2010-07-16

Parque das Caldas

Deslize leve, levemente
Por Vasco Eiriz de Sousa

O deslize estratégico é matéria fascinante na dinâmica das organizações. O deslize caracteriza todas aquelas organizações que andam ao sabor dos ventos, sem um propósito claro e direcção de objectivos definida. Nestas situações, quando o ziguezague já não é mais comportável, chega o deslize. O desempenho cai progressivamente e começa a sentir-se mal-estar. O curioso no deslize é que nem sempre se sente e só os gestores mais avisados dão por ele. No Portugal de hoje existem muitos exemplos de deslize estratégico. É o caso de muitas câmaras municipais e do principal campeonato nacional de futebol. Para não falar em todo o país, claro.

O caso das câmaras municipais é exemplar porque ele corresponde a um processo que dura há vários anos. A velocidade e declive desse deslize dependem não só da envolvente política de gestão mas também de um contexto cada vez mais competitivo no acesso aos recursos disponíveis no poder central ou noutras fontes públicas e privadas. Ao longo do tempo, os financiamentos públicos do Estado e da União Europeia limitaram e amorteceram o deslize em vez de estimular a mudança que a queda de desempenho exigia. Quando assim é, há necessidade de mudar, mas o progressivo adiar da mudança pode levar a rupturas, por vezes inevitáveis.

Quando acentuado, ao deslize segue-se, mais cedo ou mais tarde, uma mudança transformacional, tanto mais intensa quanto mais adiada. Inevitavelmente, quanto maior o deslize, maior a ruptura, sendo, não poucas vezes, imposta de fora. No caso das câmaras municipais, a imposição de limites ao endividamento é um pequeno exemplo de contenção imposta por via legislativa.

O caso do futebol – para todos os efeitos um sector de actividade económica – é uma outra boa representação do deslize estratégico. São conhecidos alguns sintomas e consequências desse estado de coisas: descapitalização dos clubes, diminuição das assistências aos jogos, escalada de custos, não cumprimento fiscal, queda nos "rankings" internacionais de clubes, ambiente de suspeita generalizada e descrédito na verdade desportiva. Quando assim é, a transformação é necessária.
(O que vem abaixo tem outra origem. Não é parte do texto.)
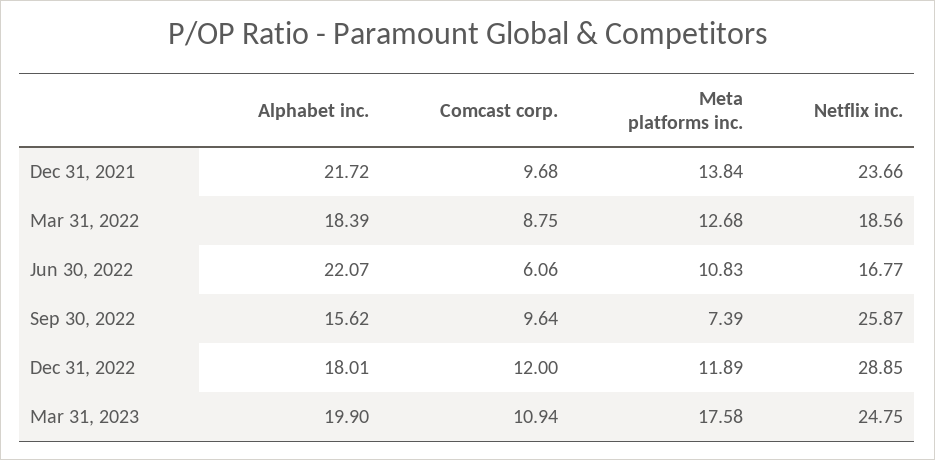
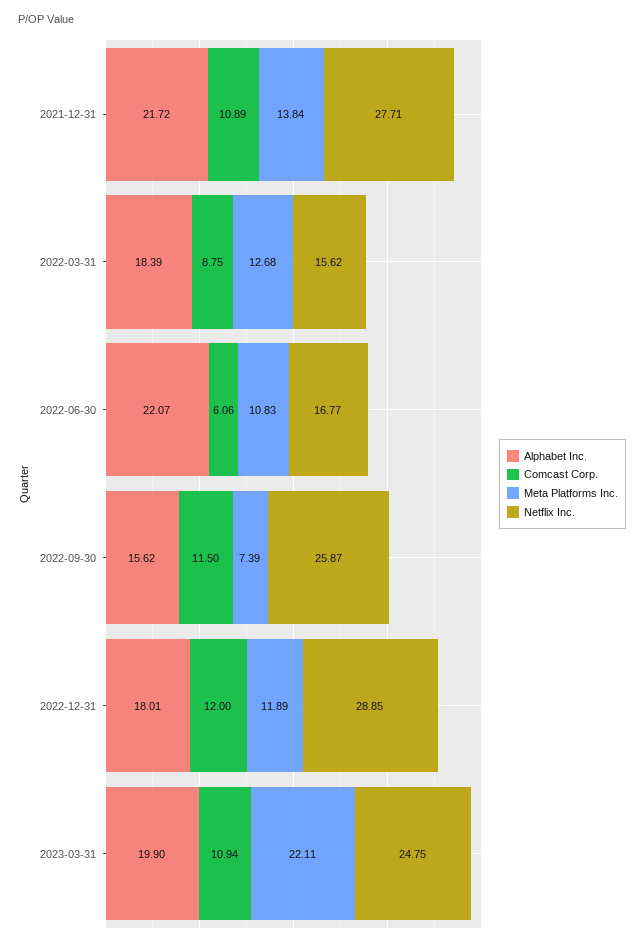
  {
    "Alphabet inc.": {
      "Dec 31, 2021": 21.72,
      "Mar 31, 2022": 18.39,
      "Jun 30, 2022": 22.07,
      "Sep 30, 2022": 15.62,
      "Dec 31, 2022": 18.01,
      "Mar 31, 2023": 19.9
    },
    "Comcast corp.": {
-     "Dec 31, 2021": 9.68,
+     "Dec 31, 2021": 10.89,
      "Mar 31, 2022": 8.75,
      "Jun 30, 2022": 6.06,
-     "Sep 30, 2022": 9.64,
+     "Sep 30, 2022": 11.5,
      "Dec 31, 2022": 12,
      "Mar 31, 2023": 10.94
    },
    "Meta platforms inc.": {
      "Dec 31, 2021": 13.84,
      "Mar 31, 2022": 12.68,
      "Jun 30, 2022": 10.83,
      "Sep 30, 2022": 7.39,
      "Dec 31, 2022": 11.89,
-     "Mar 31, 2023": 17.58
+     "Mar 31, 2023": 22.11
    },
    "Netflix inc.": {
-     "Dec 31, 2021": 23.66,
+     "Dec 31, 2021": 27.71,
-     "Mar 31, 2022": 18.56,
+     "Mar 31, 2022": 15.62,
      "Jun 30, 2022": 16.77,
      "Sep 30, 2022": 25.87,
      "Dec 31, 2022": 28.85,
      "Mar 31, 2023": 24.75
    }
  }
O cenário da falência (deixar de haver campeonato de futebol) não parece plausível, embora essa eventualidade se tenha vindo a colocar para alguns dos operadores do sector.
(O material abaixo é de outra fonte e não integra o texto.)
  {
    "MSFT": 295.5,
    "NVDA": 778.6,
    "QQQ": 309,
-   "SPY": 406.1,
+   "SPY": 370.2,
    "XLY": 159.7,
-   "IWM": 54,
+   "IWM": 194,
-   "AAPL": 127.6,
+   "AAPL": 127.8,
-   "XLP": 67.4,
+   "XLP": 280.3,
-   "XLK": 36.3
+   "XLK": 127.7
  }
Muitas vezes verifica-se que os ventos de mudança e os indicadores positivos de desempenho que se anunciam não passam de fantasias que mascaram os verdadeiros problemas das organizações. Nestes casos, é frequente muitas organizações voltarem a entrar em situação de aparente retoma. No exemplo apontado, a aparência da retoma pode ser o dos clubes de futebol que, não obstante estarem tecnicamente falidos, acumulam resultados desportivos positivos. Ou câmaras municipais que no seu quotidiano continuam a dar uma aparência faustosa.
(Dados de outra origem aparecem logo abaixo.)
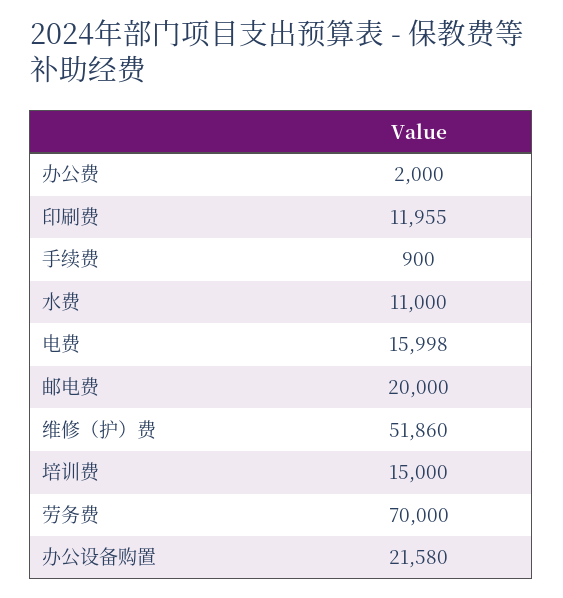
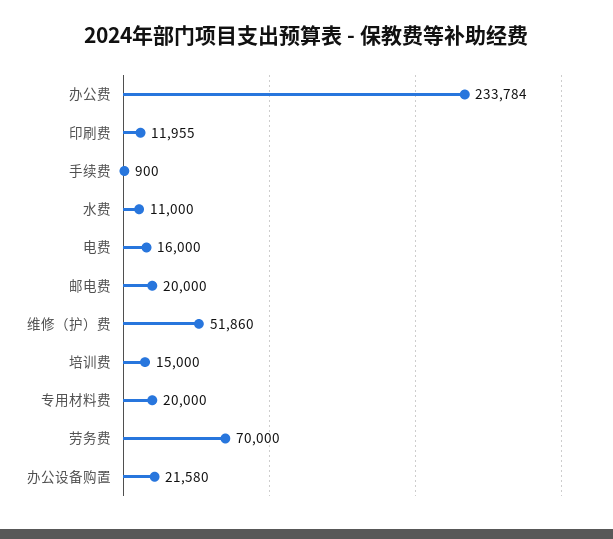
  {
-   "办公费": 2000,
+   "办公费": 233784,
    "印刷费": 11955,
    "手续费": 900,
    "水费": 11000,
-   "电费": 15998,
+   "电费": 16000,
    "邮电费": 20000,
    "维修（护）费": 51860,
    "培训费": 15000,
    "劳务费": 70000,
-   "办公设备购置": 21580
+   "办公设备购置": 21580,
+   "专用材料费": 20000
  }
Acontece que estas situações não são sustentáveis indefinidamente no tempo. Por isso, não raras vezes, o ziguezague e a falta de rumo voltam a instalar-se, pronunciando um deslize mais acentuado.

Cabe aos gestores terem a visão necessária e desencadearem a transformação e revitalização de que muitas organizações carecem. Nada melhor do que momentos de dificuldade para o fazer.

Vasco Eiriz de Sousa é editor do blogue Empreender. Parque das Caldas é uma coluna sobre temas locais.